Messaggi del 14/10/2015
Mediocre filosofo e stanco poeta, all’Avvocato non difettava il tempo di arzigogolare sui valori astratti della vita, condannato dalla fine degli studi a una esistenza inattiva, senza mezzi di distrazione, senza lavoro, senza amore; uniche risorse la chitarraccia che torturava e il piatto caldo procuratogli dalla pensione di sua madre.
Dai compagni d’università non avevo sentito parlare che di viaggi. Essi viaggiavano con l’LSD, con il treno e magari con l’autostop, ritrovandosi all’estero con amici nuovi e cercandovi nuove esperienze e diversi modi di vivere e di pensare. Se non vi trovavano realmente grosse novità, essi uscivano così dalla dimensione provinciale e tornavano dalla mitica Svezia e dagli altri paesi del Nord Europa con una mentalità più aperta.
Senza un soldo in tasca, io non mi potevo permettere neanche di arrivare a Roma in autostop. Però non ci ero mai entrato, nella dimensione provinciale, essendo vissuto sempre da recluso ma nomade, da un posto all’altro non mio, addirittura fuori dal tempo e dal mondo. Non sentivo quindi tanto il bisogno di aperture quanto di avere una mia casa, in un mio paese capace di darmi da vivere, non in quel borgo sperduto tra i monti, dimenticato da Dio e dagli uomini.

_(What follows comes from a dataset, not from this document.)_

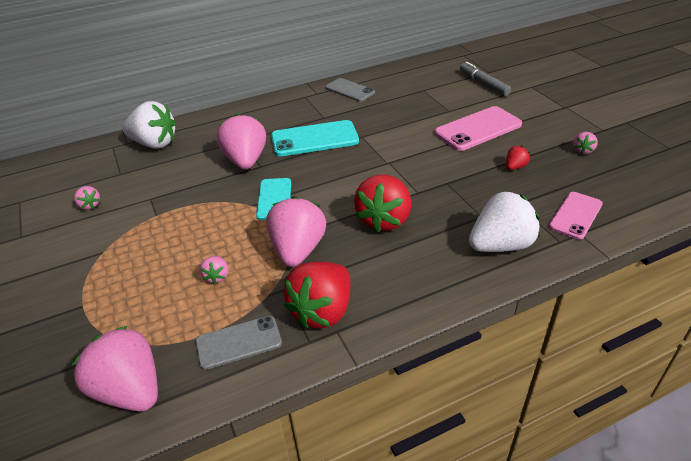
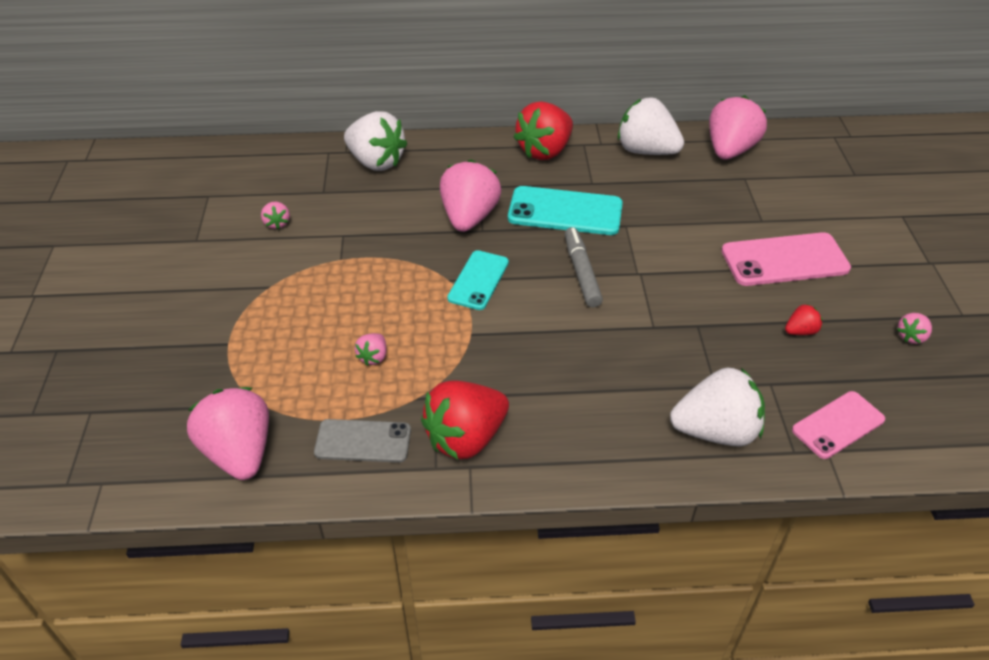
camera: 20 degrees right, 5 degrees up
pink strawberry [266,196,326,267] -> pink strawberry moved to [709,95,767,159]
grey phone [325,78,375,102] -> white strawberry [618,97,684,155]
red strawberry [354,175,411,232] -> red strawberry moved to [514,101,573,160]
grey marker [460,62,511,96] -> grey marker moved to [565,227,603,307]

Qua, al natio borgo selvaggio, il viaggio non andava oltre i cori dell’osteria; e dopo l’ultimo coro il giro delle cantine, terminando sempre in quella di Adelmo.

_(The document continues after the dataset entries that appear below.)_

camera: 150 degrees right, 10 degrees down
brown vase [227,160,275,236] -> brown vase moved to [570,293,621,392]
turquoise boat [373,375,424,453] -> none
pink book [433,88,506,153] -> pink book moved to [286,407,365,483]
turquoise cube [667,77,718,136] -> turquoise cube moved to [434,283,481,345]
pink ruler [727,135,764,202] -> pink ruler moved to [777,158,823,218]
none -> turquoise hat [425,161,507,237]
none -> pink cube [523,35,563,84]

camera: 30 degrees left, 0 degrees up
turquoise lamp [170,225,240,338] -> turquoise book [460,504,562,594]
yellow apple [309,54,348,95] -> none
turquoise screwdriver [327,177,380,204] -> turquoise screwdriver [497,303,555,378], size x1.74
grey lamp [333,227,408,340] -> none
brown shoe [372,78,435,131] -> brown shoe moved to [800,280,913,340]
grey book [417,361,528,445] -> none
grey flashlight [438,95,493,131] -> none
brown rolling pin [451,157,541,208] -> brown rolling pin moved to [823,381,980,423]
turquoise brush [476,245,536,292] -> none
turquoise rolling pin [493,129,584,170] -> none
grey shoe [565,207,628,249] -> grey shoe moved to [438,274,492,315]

“Ti ricordi, Antonio, quella notte dal Frocetto?”
Fu a un Congresso Provinciale, non ricordo se del PCI o della Lega Braccianti. Dopo aver partecipato come delegati ai lavori di apertura, eravamo andati a trovare i paesani Arduino e Gabriele (avevano rilevato una trattoria in una adiacenza di Campo dei Fiori), anche per chiedere dove pernottare. E vi rimorchiammo una matura battona che, scaricato l’accompagnatore su un autobus, ci menò in una pensione, dar Frocetto. Vi prendemmo due camere, restando d’accordo che dopo un’oretta Antonio sarebbe venuto nella nostra a darmi il cambio.

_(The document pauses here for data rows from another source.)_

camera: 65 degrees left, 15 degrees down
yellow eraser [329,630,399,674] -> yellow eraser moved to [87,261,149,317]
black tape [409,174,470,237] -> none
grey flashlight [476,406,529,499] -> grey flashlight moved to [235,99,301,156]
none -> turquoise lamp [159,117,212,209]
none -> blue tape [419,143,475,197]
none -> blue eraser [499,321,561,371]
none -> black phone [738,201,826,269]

La poveraccia era esausta e Antonio non arrivava. Ma si sentiva qualche voce alla porta accanto. “Dormiamo, ché il tuo amico deve avere rimediato di meglio”. E mi addormentai.
Al mattino non feci in tempo a chiedergli perché non mi avesse dato il cambio, che Antonio cominciò a bestemmiare e a inveire:
“Bella idea, hai avuto! Così, tu a divertirti e io senza scopare e senza dormire, con quello che cercava continuamente di entrare”.
“Quello chi?”
“Il Frocetto… Bell’amico, sei, bel compagno!”